The U.S. Food and Drug Administration has updated its guidance to the pharmaceutical industry for cancer clinical trials, including new endpoints for proving a treatment's efficacy.
In a Dec. 19 update, the FDA expanded on its guidance for companies conducting clinical trials on drugs they ultimately want the regulator to approve. The guidance will help advance the efficient development of cancer drugs and biologics, the agency said. The update is a revision of the Clinical Trial Endpoints for the Approval of Cancer Drugs and Biologics guidance, which was issued in May 2007.

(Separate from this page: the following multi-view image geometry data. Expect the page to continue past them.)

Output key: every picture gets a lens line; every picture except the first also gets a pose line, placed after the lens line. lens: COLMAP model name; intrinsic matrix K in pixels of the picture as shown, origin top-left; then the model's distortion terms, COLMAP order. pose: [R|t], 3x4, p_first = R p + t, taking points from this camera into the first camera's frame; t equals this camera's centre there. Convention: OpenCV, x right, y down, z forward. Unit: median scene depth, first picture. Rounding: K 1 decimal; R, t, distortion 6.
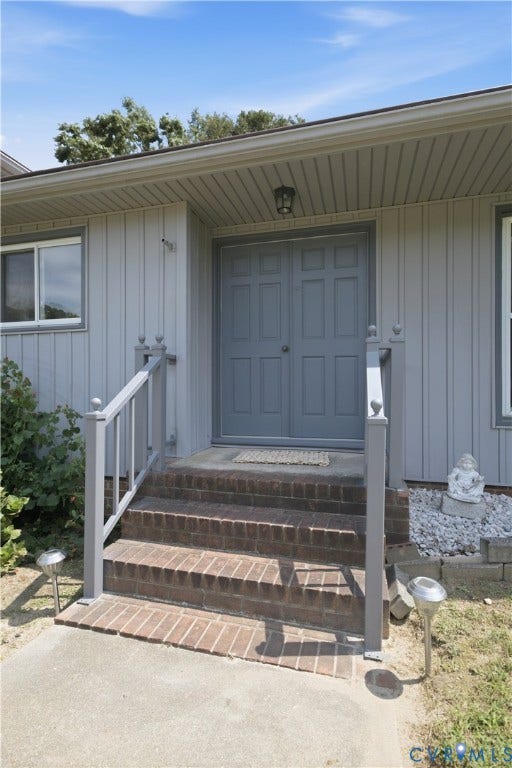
lens RADIAL K [[379.5, 0, 256.8], [0, 379.5, 387.2], [0, 0, 1]] dist [-0.021068, -0.004940]
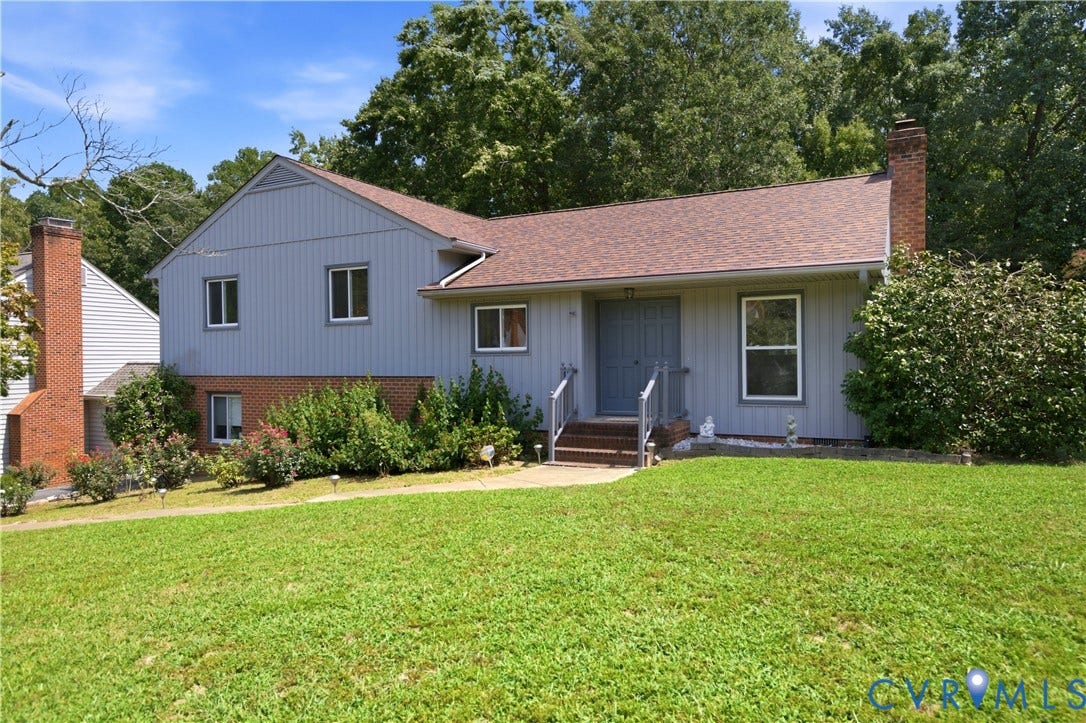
lens RADIAL K [[733.4, 0, 541.6], [0, 733.4, 364.1], [0, 0, 1]] dist [0.012894, 0.000469]
pose [[0.975514, -0.007464, -0.219811, 0.434807], [0.009282, 0.999931, 0.007239, -0.131668], [0.219742, -0.009102, 0.975516, -2.692285]]
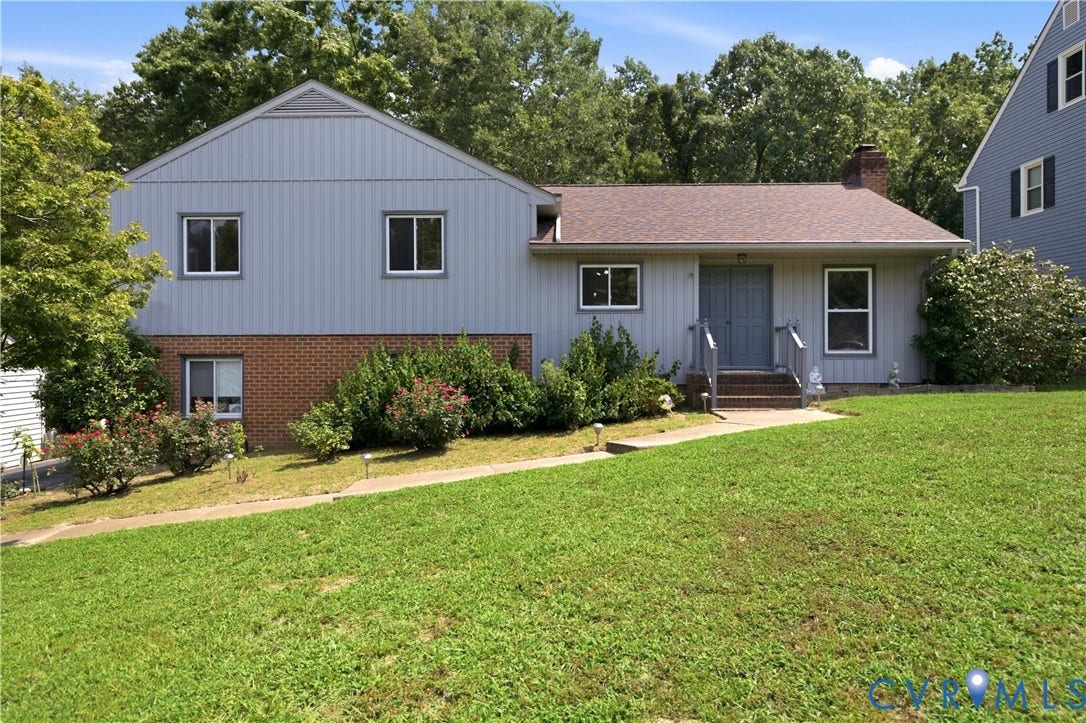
lens RADIAL K [[671.3, 0, 539.7], [0, 671.3, 358.2], [0, 0, 1]] dist [-0.003816, -0.005586]
pose [[0.966748, -0.002546, 0.255720, -1.946774], [0.001993, 0.999995, 0.002420, 0.083827], [-0.255725, -0.001830, 0.966748, -2.359134]]
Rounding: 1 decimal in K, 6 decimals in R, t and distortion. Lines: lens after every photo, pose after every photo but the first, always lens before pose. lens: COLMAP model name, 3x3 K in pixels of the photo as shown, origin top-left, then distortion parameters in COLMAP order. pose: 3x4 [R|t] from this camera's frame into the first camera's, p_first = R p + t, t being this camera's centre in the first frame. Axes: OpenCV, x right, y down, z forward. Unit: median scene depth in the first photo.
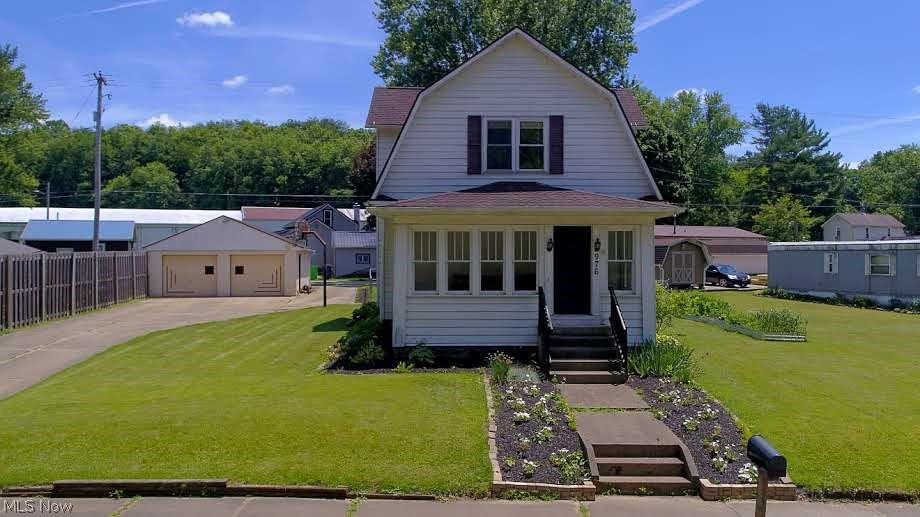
lens RADIAL K [[757.4, 0, 460.0], [0, 757.4, 258.5], [0, 0, 1]] dist [0.001450, -0.004691]
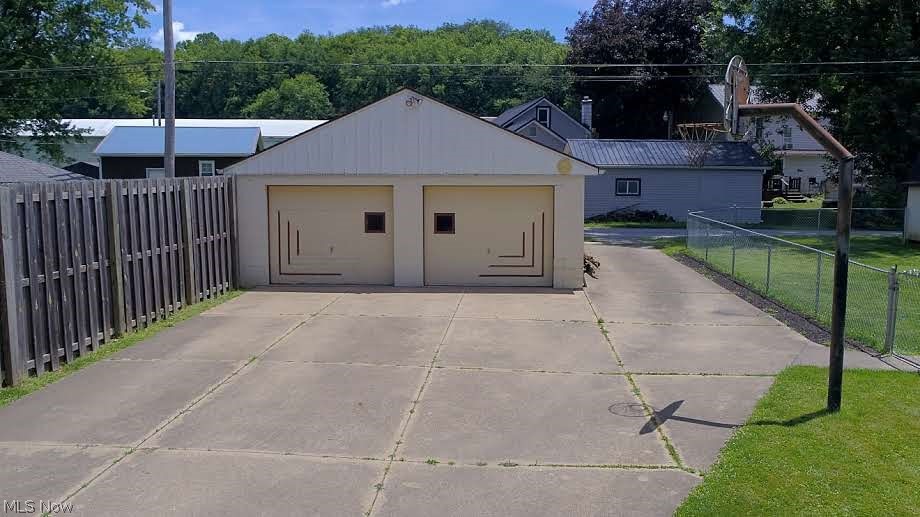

Changes include clarifications to how various cancer trial endpoints — the main goals of the studies — can serve different purposes, for example allowing "surrogate" endpoints to support a traditional or accelerated drug approval. Surrogate endpoints are defined by FDA regulation as a marker, such as a laboratory measurement, radiographic image or physical sign, that can be used to determine the clinical benefit of a drug.
The agency also provided its current thinking on factors that are considered in approving these clinical trials. Moreover, the guidance provides examples of newer cancer trial endpoints that have been used.
"Over the past several decades, we've seen an evolution in cancer care in how treatment effect is measured, and which endpoints are successful measures of disease activity or clinical benefit to patients," said FDA Commissioner Scott Gottlieb in a Dec. 19 statement. "As part of these advances, there's been a robust debate about the use of surrogate endpoints to support both traditional and accelerated approvals."